YOUR OBJECTIVE: Within the listing below, how many lines feature the word "Мария"? Reply with only that number.

EXTRACTED RECORDS:
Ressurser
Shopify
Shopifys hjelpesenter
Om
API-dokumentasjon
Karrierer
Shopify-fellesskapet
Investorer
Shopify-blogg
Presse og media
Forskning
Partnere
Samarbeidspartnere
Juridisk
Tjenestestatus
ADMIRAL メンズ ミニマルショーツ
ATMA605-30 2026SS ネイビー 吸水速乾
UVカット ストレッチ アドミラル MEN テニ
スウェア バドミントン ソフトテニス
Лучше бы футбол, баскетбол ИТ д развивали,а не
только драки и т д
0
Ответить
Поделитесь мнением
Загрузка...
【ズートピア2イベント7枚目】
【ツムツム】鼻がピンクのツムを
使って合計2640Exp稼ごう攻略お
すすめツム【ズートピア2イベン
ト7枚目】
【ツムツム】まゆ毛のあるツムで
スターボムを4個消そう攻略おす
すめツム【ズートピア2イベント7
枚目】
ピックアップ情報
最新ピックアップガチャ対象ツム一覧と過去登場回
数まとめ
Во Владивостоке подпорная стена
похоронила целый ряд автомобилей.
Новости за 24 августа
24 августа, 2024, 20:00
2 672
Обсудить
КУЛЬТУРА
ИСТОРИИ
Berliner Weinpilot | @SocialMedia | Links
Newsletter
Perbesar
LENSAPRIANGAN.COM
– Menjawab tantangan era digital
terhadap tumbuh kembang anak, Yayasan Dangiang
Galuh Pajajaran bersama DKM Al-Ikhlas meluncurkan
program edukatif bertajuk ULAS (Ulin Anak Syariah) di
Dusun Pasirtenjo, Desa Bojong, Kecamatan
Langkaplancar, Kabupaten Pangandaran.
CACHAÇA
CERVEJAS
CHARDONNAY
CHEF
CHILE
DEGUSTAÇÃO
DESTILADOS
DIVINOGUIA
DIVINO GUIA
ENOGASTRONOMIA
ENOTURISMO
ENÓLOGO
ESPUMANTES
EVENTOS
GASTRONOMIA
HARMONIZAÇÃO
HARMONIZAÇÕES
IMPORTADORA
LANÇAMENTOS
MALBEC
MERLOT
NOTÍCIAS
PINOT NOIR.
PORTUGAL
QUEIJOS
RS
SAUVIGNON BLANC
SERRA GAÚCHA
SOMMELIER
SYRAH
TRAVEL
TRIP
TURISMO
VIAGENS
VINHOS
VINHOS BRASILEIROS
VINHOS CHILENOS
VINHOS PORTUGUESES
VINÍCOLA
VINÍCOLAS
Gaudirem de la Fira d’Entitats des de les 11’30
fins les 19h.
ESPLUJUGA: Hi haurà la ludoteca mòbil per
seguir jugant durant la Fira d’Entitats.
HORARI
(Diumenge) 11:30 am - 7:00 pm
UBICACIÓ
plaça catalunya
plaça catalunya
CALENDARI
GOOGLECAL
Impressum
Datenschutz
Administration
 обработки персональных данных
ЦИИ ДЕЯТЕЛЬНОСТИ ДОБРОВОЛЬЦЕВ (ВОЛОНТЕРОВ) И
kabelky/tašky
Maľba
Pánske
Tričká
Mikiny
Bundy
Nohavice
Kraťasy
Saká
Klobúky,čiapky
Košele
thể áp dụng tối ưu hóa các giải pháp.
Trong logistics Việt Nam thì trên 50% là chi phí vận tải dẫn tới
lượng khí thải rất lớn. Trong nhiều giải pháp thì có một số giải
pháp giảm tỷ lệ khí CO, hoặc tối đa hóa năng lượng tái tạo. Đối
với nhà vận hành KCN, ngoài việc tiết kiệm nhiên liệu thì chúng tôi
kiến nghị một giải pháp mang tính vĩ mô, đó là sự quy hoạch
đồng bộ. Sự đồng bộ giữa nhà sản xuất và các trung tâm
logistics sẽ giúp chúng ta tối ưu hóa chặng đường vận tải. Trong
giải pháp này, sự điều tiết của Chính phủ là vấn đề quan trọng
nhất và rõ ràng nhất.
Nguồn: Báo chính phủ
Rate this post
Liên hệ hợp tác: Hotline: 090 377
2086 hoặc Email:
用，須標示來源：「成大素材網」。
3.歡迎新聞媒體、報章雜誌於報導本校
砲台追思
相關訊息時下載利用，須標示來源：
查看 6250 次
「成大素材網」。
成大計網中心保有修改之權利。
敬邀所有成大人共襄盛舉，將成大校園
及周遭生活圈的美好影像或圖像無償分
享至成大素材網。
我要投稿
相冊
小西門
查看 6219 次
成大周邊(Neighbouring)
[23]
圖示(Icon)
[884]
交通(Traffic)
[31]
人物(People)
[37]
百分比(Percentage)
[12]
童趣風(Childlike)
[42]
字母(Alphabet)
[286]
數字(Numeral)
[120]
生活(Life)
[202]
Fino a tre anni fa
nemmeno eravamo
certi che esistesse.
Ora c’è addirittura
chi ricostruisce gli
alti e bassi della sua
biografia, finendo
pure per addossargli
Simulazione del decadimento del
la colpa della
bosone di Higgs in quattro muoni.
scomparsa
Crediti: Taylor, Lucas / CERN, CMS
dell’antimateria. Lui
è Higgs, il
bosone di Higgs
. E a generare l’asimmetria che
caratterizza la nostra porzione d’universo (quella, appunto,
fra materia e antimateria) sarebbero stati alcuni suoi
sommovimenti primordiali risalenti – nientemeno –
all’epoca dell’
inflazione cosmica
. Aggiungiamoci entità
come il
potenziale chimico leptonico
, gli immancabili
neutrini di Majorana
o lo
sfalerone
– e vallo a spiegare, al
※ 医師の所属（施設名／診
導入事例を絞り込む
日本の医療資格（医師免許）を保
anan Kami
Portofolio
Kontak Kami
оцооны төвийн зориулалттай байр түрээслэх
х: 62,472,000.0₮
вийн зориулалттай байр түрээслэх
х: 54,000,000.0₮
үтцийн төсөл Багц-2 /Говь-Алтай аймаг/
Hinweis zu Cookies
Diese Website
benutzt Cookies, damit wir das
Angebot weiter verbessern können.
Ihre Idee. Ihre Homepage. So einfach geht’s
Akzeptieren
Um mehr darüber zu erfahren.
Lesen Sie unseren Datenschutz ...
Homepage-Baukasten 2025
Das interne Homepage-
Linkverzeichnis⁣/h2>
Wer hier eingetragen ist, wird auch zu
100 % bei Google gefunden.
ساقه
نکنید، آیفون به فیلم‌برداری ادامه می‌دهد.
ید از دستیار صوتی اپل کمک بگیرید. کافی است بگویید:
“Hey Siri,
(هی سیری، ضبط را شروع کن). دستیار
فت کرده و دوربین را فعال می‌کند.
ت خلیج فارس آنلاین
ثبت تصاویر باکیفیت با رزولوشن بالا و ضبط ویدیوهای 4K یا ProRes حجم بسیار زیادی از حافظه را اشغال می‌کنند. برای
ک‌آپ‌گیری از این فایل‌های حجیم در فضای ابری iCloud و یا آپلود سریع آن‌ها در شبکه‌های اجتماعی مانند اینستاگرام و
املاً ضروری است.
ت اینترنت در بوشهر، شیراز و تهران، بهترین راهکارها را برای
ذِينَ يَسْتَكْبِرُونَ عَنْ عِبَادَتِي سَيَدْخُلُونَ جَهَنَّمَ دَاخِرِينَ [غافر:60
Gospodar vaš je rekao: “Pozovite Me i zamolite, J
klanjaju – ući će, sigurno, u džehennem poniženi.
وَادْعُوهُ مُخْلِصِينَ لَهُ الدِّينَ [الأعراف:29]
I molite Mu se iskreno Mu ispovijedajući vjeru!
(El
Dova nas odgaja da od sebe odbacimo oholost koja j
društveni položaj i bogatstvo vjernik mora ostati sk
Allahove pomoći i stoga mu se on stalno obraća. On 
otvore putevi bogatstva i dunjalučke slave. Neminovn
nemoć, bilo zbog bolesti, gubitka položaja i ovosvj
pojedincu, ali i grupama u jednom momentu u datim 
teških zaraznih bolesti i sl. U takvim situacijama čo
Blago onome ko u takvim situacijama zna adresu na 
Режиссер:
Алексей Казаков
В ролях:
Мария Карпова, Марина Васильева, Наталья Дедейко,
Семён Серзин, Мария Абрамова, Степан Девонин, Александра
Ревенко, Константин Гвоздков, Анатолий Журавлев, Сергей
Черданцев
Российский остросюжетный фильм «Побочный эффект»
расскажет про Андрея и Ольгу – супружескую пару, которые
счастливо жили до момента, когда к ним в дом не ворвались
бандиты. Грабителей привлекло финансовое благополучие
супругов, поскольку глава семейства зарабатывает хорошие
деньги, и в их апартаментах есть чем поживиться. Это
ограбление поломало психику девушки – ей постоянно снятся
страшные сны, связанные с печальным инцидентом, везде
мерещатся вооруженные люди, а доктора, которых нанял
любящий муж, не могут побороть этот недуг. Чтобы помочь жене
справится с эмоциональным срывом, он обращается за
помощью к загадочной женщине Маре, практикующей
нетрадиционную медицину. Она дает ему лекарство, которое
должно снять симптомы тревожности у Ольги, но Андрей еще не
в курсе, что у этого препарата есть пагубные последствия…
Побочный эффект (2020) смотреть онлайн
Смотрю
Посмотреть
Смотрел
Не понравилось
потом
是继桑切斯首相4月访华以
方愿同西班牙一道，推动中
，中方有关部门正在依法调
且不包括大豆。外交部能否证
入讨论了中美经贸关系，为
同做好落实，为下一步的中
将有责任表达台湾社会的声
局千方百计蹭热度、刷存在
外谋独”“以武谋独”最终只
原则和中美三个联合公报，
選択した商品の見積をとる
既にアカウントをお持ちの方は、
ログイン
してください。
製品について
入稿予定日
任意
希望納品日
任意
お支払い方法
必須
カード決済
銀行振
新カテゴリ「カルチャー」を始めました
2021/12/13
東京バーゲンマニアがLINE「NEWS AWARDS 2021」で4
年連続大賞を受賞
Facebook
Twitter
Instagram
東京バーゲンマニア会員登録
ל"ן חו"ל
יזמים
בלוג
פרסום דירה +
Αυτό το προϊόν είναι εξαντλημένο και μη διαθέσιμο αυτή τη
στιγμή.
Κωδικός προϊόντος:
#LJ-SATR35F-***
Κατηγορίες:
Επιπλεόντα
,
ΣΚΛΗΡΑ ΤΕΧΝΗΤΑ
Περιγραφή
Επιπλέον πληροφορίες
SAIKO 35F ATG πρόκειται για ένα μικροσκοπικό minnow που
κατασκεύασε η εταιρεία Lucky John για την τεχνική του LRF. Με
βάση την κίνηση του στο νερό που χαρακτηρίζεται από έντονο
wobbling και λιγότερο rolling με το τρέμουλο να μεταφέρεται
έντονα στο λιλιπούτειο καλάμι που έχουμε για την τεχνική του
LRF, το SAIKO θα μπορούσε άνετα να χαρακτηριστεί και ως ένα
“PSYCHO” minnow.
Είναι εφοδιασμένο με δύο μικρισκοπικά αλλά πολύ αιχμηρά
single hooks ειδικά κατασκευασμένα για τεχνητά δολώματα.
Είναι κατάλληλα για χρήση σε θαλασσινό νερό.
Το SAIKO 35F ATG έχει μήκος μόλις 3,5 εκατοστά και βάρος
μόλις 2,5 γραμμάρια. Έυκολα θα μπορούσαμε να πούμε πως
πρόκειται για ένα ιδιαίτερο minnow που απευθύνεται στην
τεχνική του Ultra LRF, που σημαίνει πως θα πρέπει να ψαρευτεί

ANSWER TO THE PROBLEM: 2